CBO estimated that of the 12 million with private insurance via the ACA exchanges in 2017, about 10 million receive premium tax credit subsidies and will be shielded from premium increases, as their after-subsidy premiums are limited as a percentage of income under the ACA. However, those 2 million who do not receive subsidies face the brunt of the 20%+ premium increases, without subsidy assistance. This may adversely impact enrollment in 2018 and beyond. Another 13 million who are now covered under the ACA's Medicaid expansion (in the 31 states that chose to expand coverage) should not be directly affected by the President's action.

== Alexander-Murray negotiations and bill ==
Although the Trump Administration did not officially cancel the CSR payments until mid-October 2017, he had been talking about doing so long before, and so there were already ongoing negotiations between Senator Lamar Alexander (R-TN) and Senator Patty Murray (D-WA), the Chair and Ranking Member of the Senate Health, Education, Labor and Pensions Committee, to try to find a bipartisan solution to the looming problem. These negotiations had to be put on hold for much of September 2017 as Republicans made one last attempt to repeal and replace the Affordable Care Act, but when the Graham-Cassidy bill failed, these negotiations quickly restarted again. Eventually, Alexander and Murray did reach an agreement on the outline of a plan. The bill included funding of CSR payments for two years, as well as additional funding to help marketing of the enrollment period for the ACA. It made it easier for states to receive 1332 waivers, without allowing states to circumvent the ACA's essential health benefits, and also allowed for people under 30 to purchase catastrophic health insurance plans, often called 'copper' plans for their low actuarial value. The bill quickly received 24 bipartisan cosponsors, including Sen. Susan Collins (R-ME), Sen. Lisa Murkowski (R-AK), Sen. Joe Donnelly (D-IN) and Sen. Joe Manchin (D-WV). However, the bill faced a murky political future due to opposition from Republican leadership in both chambers of Congress.
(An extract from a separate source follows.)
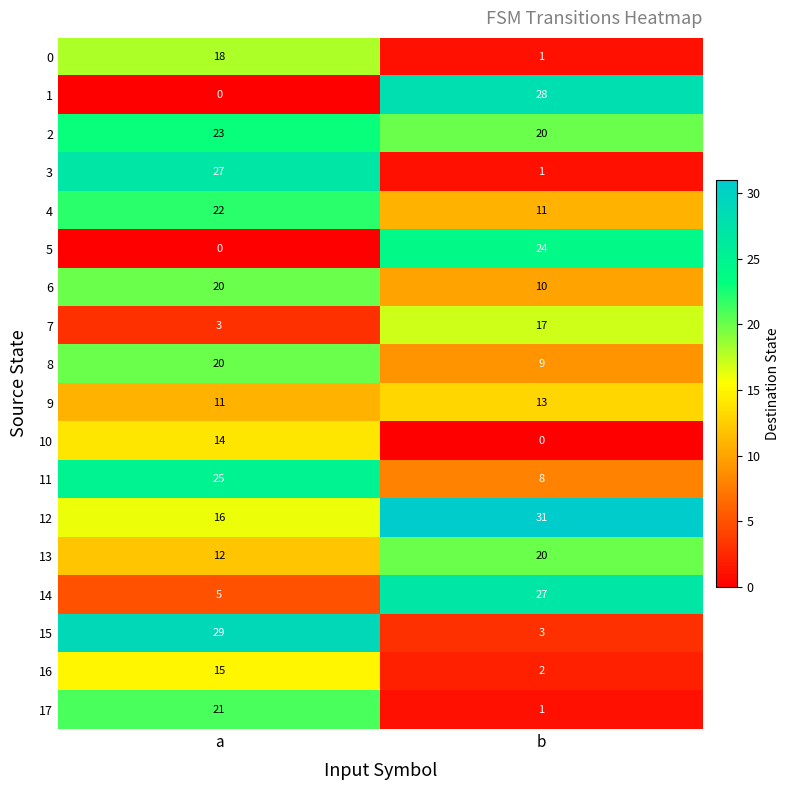

The value of 2 at b is 30. True or false?

False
===CBO estimate on bill===
The CBO reported on 25 October 2017 that the bill would end up cutting the deficit by $3.8 billion. While the CBO estimate of the bill did not expect it to substantially change the number of people on health insurance on net, this was mostly because the CBO baseline that they were comparing the policy changes in the legislation to already included the CSR payments that were being returned in the Alexander-Murray bill. The expanded state waiver flexibility would result in increased costs, but this would be brought down by the restoration of CSR payments as well as the addition of "copper" tier plans.

== Role of Alexander-Murray in broader political debate ==
The timing of the Alexander-Murray agreement had a major role in the difficult path to passage for the bill, as the deal was announced just as the Republican push for tax reform, which would soon become the Tax Cuts and Jobs Act of 2017, was gaining steam. The legislative calendar at the time looked fairly full, and so it quickly became clear that passage of Alexander-Murray would have to come as part of some larger agreement. Senator Susan Collins, one of the cosponsors of the bill, had serious concerns about the tax legislation, particularly regarding the repeal of the Affordable Care Act's individual mandate in the tax bill. In order to help compensate for what she saw as poor healthcare policy, she made Senate Republican Leadership promise to pass Alexander-Murray, among other pieces of healthcare legislation. However, Majority Leader Mitch McConnell was unable to keep his promise and never passed Alexander-Murray, as of May 2018. However, Collins' vote was crucial to pass the tax bill through the Senate with the thin majority Republicans had.